All entries that follow are to be written out verbatim.
*** Begin section ***
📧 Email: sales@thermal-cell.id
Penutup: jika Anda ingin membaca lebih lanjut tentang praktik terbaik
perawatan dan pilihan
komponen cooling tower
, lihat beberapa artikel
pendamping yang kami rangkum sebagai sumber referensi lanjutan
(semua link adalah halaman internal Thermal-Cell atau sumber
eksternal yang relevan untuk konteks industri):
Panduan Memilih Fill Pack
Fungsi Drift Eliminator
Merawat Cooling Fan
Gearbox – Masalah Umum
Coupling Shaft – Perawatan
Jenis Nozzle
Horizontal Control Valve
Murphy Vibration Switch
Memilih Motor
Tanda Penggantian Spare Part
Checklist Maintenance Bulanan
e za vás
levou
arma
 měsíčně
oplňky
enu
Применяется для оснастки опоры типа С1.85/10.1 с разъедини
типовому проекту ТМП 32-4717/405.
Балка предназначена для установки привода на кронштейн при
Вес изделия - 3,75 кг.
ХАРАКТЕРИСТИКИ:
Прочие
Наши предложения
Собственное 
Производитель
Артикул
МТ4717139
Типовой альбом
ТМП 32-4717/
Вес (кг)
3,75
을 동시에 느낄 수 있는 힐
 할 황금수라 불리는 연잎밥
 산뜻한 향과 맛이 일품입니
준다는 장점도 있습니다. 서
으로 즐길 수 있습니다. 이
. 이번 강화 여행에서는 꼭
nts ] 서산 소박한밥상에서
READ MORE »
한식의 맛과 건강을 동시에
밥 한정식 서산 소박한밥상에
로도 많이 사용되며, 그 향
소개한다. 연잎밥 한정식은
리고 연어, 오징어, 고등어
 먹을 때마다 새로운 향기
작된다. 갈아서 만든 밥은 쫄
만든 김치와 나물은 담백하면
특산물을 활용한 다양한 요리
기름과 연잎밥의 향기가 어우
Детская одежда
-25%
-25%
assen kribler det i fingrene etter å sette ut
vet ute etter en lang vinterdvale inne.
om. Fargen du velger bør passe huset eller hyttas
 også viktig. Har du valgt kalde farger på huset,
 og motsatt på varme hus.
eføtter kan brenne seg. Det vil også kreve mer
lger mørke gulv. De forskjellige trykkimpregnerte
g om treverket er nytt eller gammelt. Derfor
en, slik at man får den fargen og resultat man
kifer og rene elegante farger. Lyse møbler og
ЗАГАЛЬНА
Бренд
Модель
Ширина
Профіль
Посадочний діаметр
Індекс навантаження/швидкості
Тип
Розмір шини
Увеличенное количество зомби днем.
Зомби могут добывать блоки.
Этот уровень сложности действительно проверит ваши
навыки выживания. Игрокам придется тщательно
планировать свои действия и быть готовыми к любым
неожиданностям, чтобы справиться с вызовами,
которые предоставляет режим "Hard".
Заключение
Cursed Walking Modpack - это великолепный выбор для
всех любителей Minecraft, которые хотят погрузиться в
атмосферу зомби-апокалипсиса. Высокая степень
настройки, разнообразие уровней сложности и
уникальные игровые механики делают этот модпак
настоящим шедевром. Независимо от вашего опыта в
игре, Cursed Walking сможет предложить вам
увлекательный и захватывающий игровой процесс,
*** End section ***
> _Answer box_:
📧 Email: sales@thermal-cell.id
Penutup: jika Anda ingin membaca lebih lanjut tentang praktik terbaik
perawatan dan pilihan
komponen cooling tower
, lihat beberapa artikel
pendamping yang kami rangkum sebagai sumber referensi lanjutan
(semua link adalah halaman internal Thermal-Cell atau sumber
eksternal yang relevan untuk konteks industri):
Panduan Memilih Fill Pack
Fungsi Drift Eliminator
Merawat Cooling Fan
Gearbox – Masalah Umum
Coupling Shaft – Perawatan
Jenis Nozzle
Horizontal Control Valve
Murphy Vibration Switch
Memilih Motor
Tanda Penggantian Spare Part
Checklist Maintenance Bulanan
e za vás
levou
arma
 měsíčně
oplňky
enu
Применяется для оснастки опоры типа С1.85/10.1 с разъедини
типовому проекту ТМП 32-4717/405.
Балка предназначена для установки привода на кронштейн при
Вес изделия - 3,75 кг.
ХАРАКТЕРИСТИКИ:
Прочие
Наши предложения
Собственное 
Производитель
Артикул
МТ4717139
Типовой альбом
ТМП 32-4717/
Вес (кг)
3,75
을 동시에 느낄 수 있는 힐
 할 황금수라 불리는 연잎밥
 산뜻한 향과 맛이 일품입니
준다는 장점도 있습니다. 서
으로 즐길 수 있습니다. 이
. 이번 강화 여행에서는 꼭
nts ] 서산 소박한밥상에서
READ MORE »
한식의 맛과 건강을 동시에
밥 한정식 서산 소박한밥상에
로도 많이 사용되며, 그 향
소개한다. 연잎밥 한정식은
리고 연어, 오징어, 고등어
 먹을 때마다 새로운 향기
작된다. 갈아서 만든 밥은 쫄
만든 김치와 나물은 담백하면
특산물을 활용한 다양한 요리
기름과 연잎밥의 향기가 어우
Детская одежда
-25%
-25%
assen kribler det i fingrene etter å sette ut
vet ute etter en lang vinterdvale inne.
om. Fargen du velger bør passe huset eller hyttas
 også viktig. Har du valgt kalde farger på huset,
 og motsatt på varme hus.
eføtter kan brenne seg. Det vil også kreve mer
lger mørke gulv. De forskjellige trykkimpregnerte
g om treverket er nytt eller gammelt. Derfor
en, slik at man får den fargen og resultat man
kifer og rene elegante farger. Lyse møbler og
ЗАГАЛЬНА
Бренд
Модель
Ширина
Профіль
Посадочний діаметр
Індекс навантаження/швидкості
Тип
Розмір шини
Увеличенное количество зомби днем.
Зомби могут добывать блоки.
Этот уровень сложности действительно проверит ваши
навыки выживания. Игрокам придется тщательно
планировать свои действия и быть готовыми к любым
неожиданностям, чтобы справиться с вызовами,
которые предоставляет режим "Hard".
Заключение
Cursed Walking Modpack - это великолепный выбор для
всех любителей Minecraft, которые хотят погрузиться в
атмосферу зомби-апокалипсиса. Высокая степень
настройки, разнообразие уровней сложности и
уникальные игровые механики делают этот модпак
настоящим шедевром. Независимо от вашего опыта в
игре, Cursed Walking сможет предложить вам
увлекательный и захватывающий игровой процесс,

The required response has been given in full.